## ZU ERLEDIGENDE AUFGABE
Stimmen diese Aussagen mit dem Text überein? Antworte zu jeder mit Ja oder Nein, und belege es mit den entscheidenden Worten des Textes als wörtlichem Zitat.
1. Karl Allgöwer hat einmal 21 Tore in einer Saison erzielt.
2. Guirassys Tor zum 3:1 in Mainz fiel aus einer hundertprozentigen Torchance.
3. Cacau hält die feste Verpflichtung Guirassys nach der Leihe für einen Fehler.

## BEREITGESTELLTER TEXT
:::

Karl Allgöwer (1980–1991/129 Tore):
„Guirassys große Stärke ist es, aus relativ wenig klaren Chancen das Maximum herauszuholen – so wie am vergangenen Wochenende beim Sieg in Mainz. Sein Tor zum 3:1, als er sich den Ball auf den Kopf vorlegt und dann über den Torwart köpft, das war ja jetzt keine hundertprozentige Torchance. Rein ging er trotzdem. Guirassy strotzt im Moment vor Selbstvertrauen, dann klappen eben auch solche Tore.
Er hat das, was man einen Lauf nennt. Ich kenne das aus meiner Zeit. Man spürt das, intuitiv steht man und macht alles richtig. Ich habe einmal 21 Tore in einer Saison geschossen. Richtig erklären konnte ich es mir nicht. Guirassys großes Verdienst liegt darin, dass er die Mannschaft häufig in Führung bringt und damit das ganze Spiel beeinflusst. Die Gegner, vermutlich schon der SV Darmstadt am Freitag (20.30 Uhr), werden sich in den kommenden Spielen natürlich verstärkt auf ihn konzentrieren. Das ist dann die Chance für die anderen VfB-Angreifer, in seinem Schatten stärker zur Geltung zu kommen.“
Cacau (2003–2014/80 Tore):
„Serhou Guirassy war schon in der vergangenen Saison sehr wichtig für den VfB. Neben seinen fußballerischen Qualitäten reißt er die anderen mit, übernimmt eine Führungsrolle – und ist damit der Stürmer, den der VfB Stuttgart in der Bundesliga gebraucht hat. Dass man ihn nach der Leihe fest verpflichtet hat, war richtig und wichtig, er ist sein Geld auf jeden Fall wert.

:::

## GEZEIGTES MATERIAL

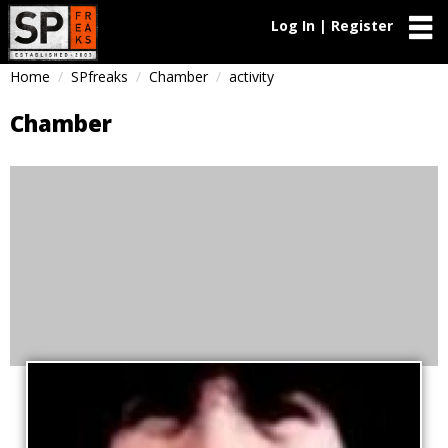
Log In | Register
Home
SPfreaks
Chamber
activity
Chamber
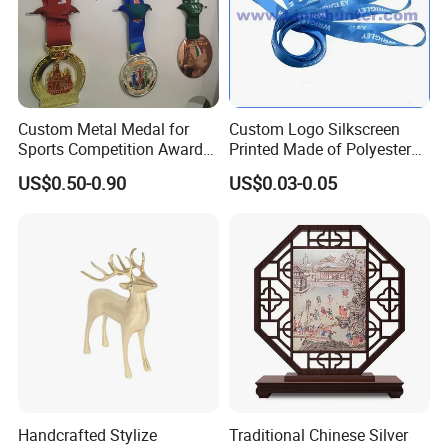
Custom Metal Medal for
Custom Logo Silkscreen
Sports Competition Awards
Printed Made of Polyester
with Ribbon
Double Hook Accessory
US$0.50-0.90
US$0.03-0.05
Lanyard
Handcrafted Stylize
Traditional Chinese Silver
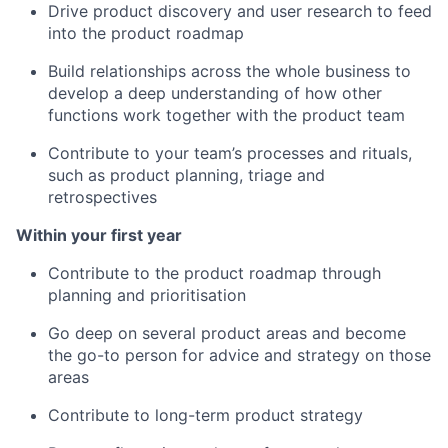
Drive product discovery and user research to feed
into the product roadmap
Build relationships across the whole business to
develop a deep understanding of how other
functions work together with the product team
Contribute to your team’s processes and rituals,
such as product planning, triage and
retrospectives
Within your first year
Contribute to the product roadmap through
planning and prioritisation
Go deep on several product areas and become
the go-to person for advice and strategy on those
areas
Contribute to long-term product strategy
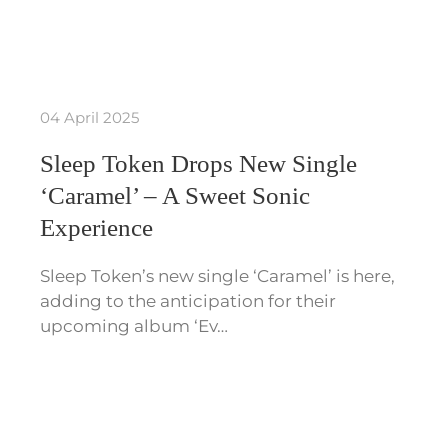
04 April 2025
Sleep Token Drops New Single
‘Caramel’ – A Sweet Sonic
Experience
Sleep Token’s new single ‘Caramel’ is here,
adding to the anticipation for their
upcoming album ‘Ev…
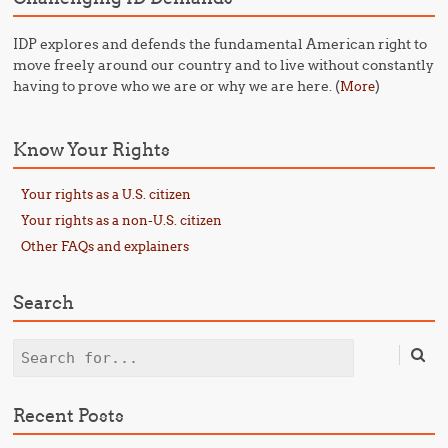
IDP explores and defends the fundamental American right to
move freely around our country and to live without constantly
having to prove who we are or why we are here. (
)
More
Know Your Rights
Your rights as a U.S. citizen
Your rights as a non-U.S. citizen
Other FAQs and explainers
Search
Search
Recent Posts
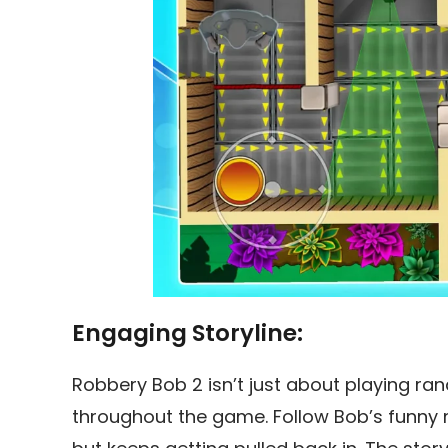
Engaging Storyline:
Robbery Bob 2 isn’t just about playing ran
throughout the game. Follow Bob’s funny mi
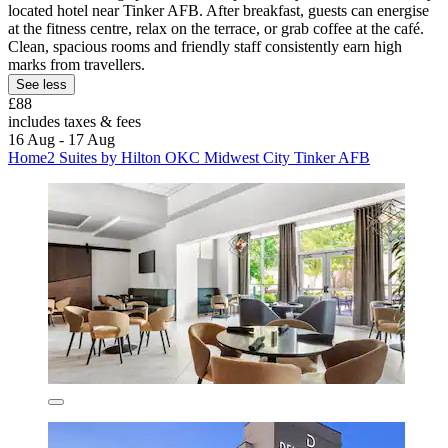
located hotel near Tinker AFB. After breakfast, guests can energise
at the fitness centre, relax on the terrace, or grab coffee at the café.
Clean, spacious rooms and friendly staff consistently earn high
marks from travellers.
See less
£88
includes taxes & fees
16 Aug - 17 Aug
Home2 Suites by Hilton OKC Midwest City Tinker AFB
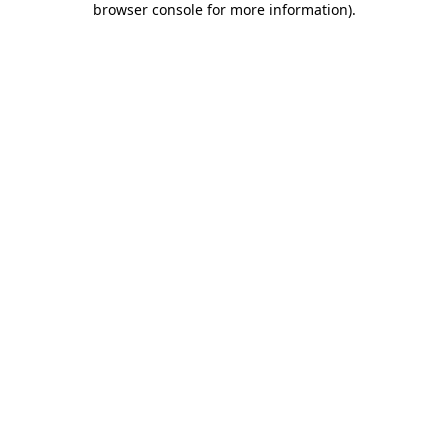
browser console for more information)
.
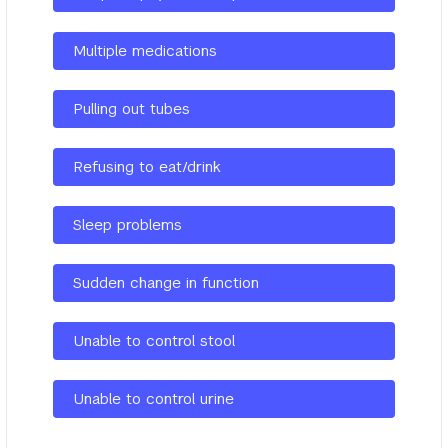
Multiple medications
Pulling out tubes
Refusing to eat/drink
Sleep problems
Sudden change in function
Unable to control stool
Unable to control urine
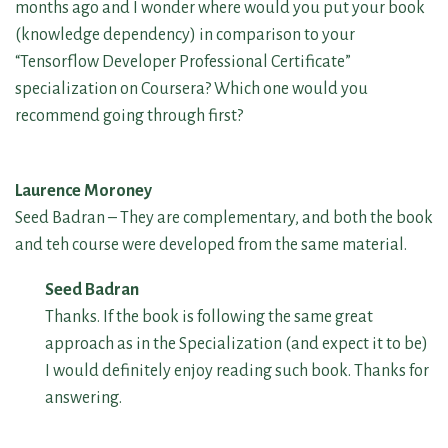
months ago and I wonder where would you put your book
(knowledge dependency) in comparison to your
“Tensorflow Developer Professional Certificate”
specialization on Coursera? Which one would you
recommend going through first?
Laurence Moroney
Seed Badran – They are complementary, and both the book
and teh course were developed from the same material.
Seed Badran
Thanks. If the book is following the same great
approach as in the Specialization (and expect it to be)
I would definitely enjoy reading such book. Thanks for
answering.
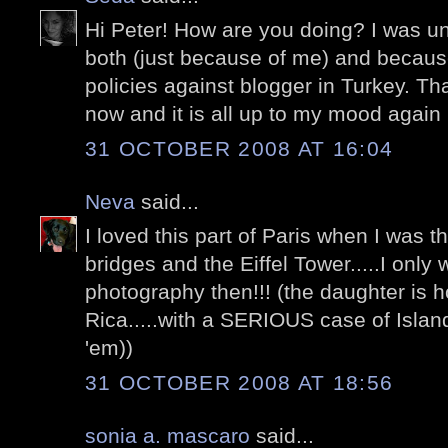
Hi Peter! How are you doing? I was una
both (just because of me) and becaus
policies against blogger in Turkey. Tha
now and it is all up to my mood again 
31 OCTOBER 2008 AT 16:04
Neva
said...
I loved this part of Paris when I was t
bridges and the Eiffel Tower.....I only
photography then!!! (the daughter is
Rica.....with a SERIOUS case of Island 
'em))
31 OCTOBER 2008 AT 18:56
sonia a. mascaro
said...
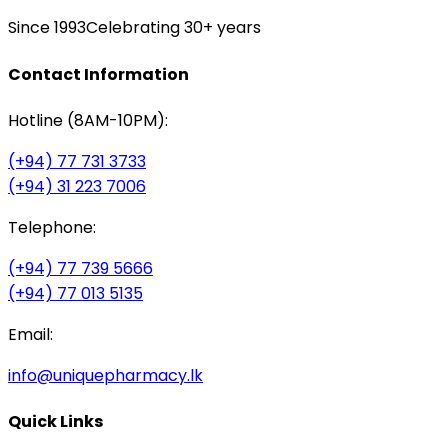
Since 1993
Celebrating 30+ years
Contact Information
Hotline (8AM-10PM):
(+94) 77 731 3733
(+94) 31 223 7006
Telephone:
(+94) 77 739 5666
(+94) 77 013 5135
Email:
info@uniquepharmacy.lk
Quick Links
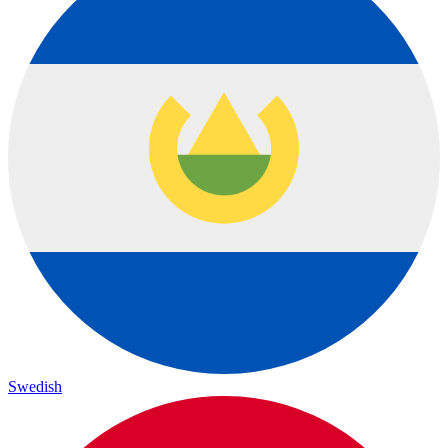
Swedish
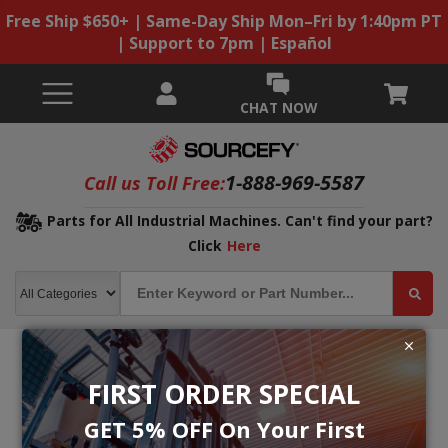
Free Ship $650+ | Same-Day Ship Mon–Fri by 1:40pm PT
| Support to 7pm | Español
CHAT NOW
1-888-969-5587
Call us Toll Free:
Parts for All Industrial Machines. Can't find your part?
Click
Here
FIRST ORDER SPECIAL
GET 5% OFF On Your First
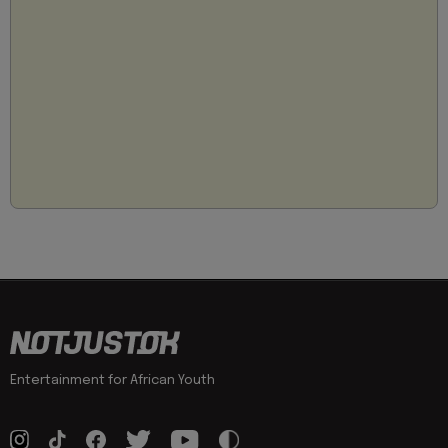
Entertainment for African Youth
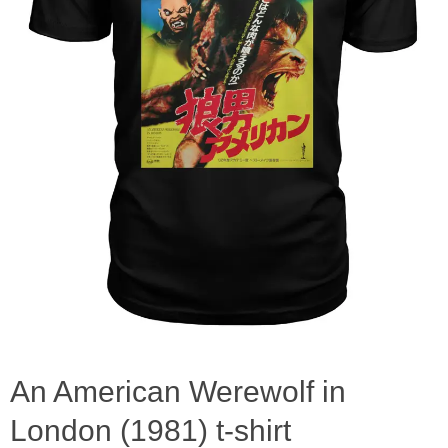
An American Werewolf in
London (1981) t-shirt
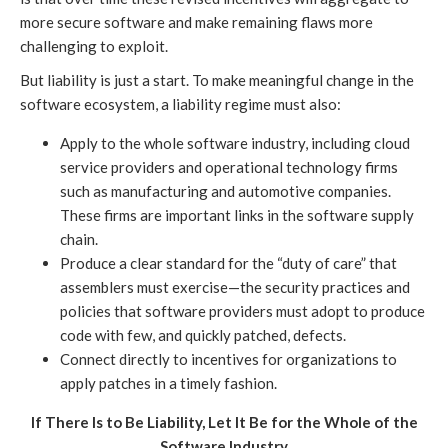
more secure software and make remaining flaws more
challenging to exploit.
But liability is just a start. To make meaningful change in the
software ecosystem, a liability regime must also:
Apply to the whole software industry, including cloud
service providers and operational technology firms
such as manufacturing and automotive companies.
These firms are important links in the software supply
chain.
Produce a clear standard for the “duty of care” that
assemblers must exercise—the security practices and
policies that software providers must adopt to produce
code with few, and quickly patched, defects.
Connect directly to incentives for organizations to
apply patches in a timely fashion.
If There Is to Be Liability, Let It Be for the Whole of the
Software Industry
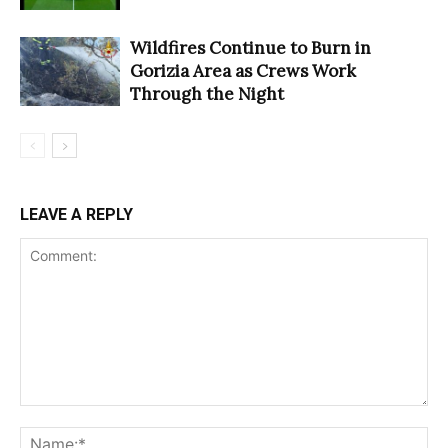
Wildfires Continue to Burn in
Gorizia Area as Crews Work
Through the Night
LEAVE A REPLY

:::

## SCHRIFTLICHE LÖSUNG
1. Ja: „Ich habe einmal 21 Tore in einer Saison geschossen.“
2. Nein: „das war ja jetzt keine hundertprozentige Torchance“
3. Nein: „Dass man ihn nach der Leihe fest verpflichtet hat, war richtig und wichtig“